Today US mortgage debt is about 70% of total private debt
US Mortgage Debt Growth
The US mortgage debt, which in 2008 was the driving force behind the financial crisis that has affected the whole world, has steadily grown in recent years, thus attracting the attention of the sector. It is the main component of US private debt. Today it represents about 70% and its value is around $9.4 trillion, a bit higher than the maximum of $9.3 trillion recorded in 2008 (Figure 1).
Furthermore, if we look at the trend in the US House Price Index (HPI) in recent years, we can observe how it has gradually grown since the financial crisis, reaching a decidedly higher level than the peak registered in 2007. This growth is motivated mainly by low interest rates, which support prices.
Considering the data presented so far, which reflect even higher levels than those of 2008, one could think of the risk of a repetition of what happened in the past.
US Mortgage Credit Score
Credit score predicts the likelihood of a consumer becoming seriously delinquent (90+ days past due). A higher score is viewed as a better risk than a lower one. Today the average credit score (Figure 2), for those who receive a mortgage, is around 759, which corresponds to the “very good” level (red line), while only 10% (blue line) had credit scores around 650 (bad level). We can see the difference compared to the years immediately preceding the 2008 crisis, in which the levels of credit score were decidedly worse than today, thus highlighting a lower capacity of debtors to pay.
Credit score significantly higher than in the 2008 pre-crisis period
Figure 2: Credit score significantly higher than in the pre-crisis period 2008
In addition, if we look at Figure 3 which shows the trend in new mortgage loans for each credit score category, it is interesting to note that in 2019 they increased to $474 billion, approaching the levels of 2017. In particular, most new loans are granted to consumers whose credit score is very good. The motivation behind this important movement in originations is linked to the fact that American citizens have increased the demand for loans in order to take advantage of the low interest rates currently imposed by the Fed.
US Mortgage Delinquency Rate
Debt defaults have been reduced. In fact, observing the delinquency rate trend (Figure 4), over the years it has been constantly reduced, and as of today only 0.9% of the mortgage balances are insolvent for 90 or more days. Also in this case there is a difference, although less significant, compared to the pre-crisis 2008 period.
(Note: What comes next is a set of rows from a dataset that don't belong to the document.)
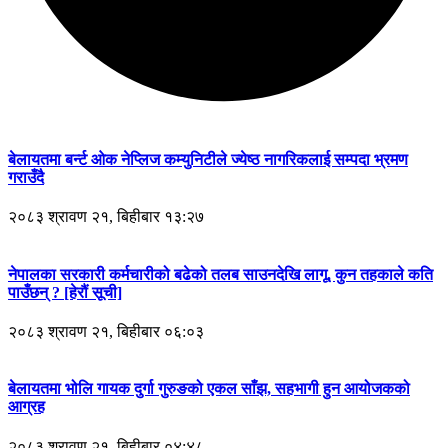
बेलायतमा बर्न्ट ओक नेप्लिज कम्युनिटीले ज्येष्ठ नागरिकलाई सम्पदा भ्रमण
गराउँदै
२०८३ श्रावण २१, बिहीबार १३:२७
नेपालका सरकारी कर्मचारीको बढेको तलब साउनदेखि लागू, कुन तहकाले कति
पाउँछन् ? [हेरौं सूची]
२०८३ श्रावण २१, बिहीबार ०६:०३
बेलायतमा भोलि गायक दुर्गा गुरुङको एकल साँझ, सहभागी हुन आयोजकको
आग्रह
२०८३ श्रावण २१, बिहीबार ०४:४८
The current situation stands at lower levels compared to the 2-3% recorded in 2007.
In conclusion, although today the American mortgage debt has reached and exceeded by far the peak recorded ten years ago, the risk associated with it seems to be different. As we have seen, debt defaults have been reduced and credit conditions have been strengthened. Today, in fact, the lenders are more selective about who receives the loan, thus reducing the risk that it will not be repaid in the future representing therefore the cause of the outbreak of a crisis as in the past. In addition, the construction of real estate is increasing compared to pre-crisis levels and even in terms of unoccupied houses the signals are not worrying, as we are currently on levels in line with those of the past. In the light of all these observations we think that housing debt does not represent a problem in the immediate future, and therefore that the risk associated with it is lower than in the past.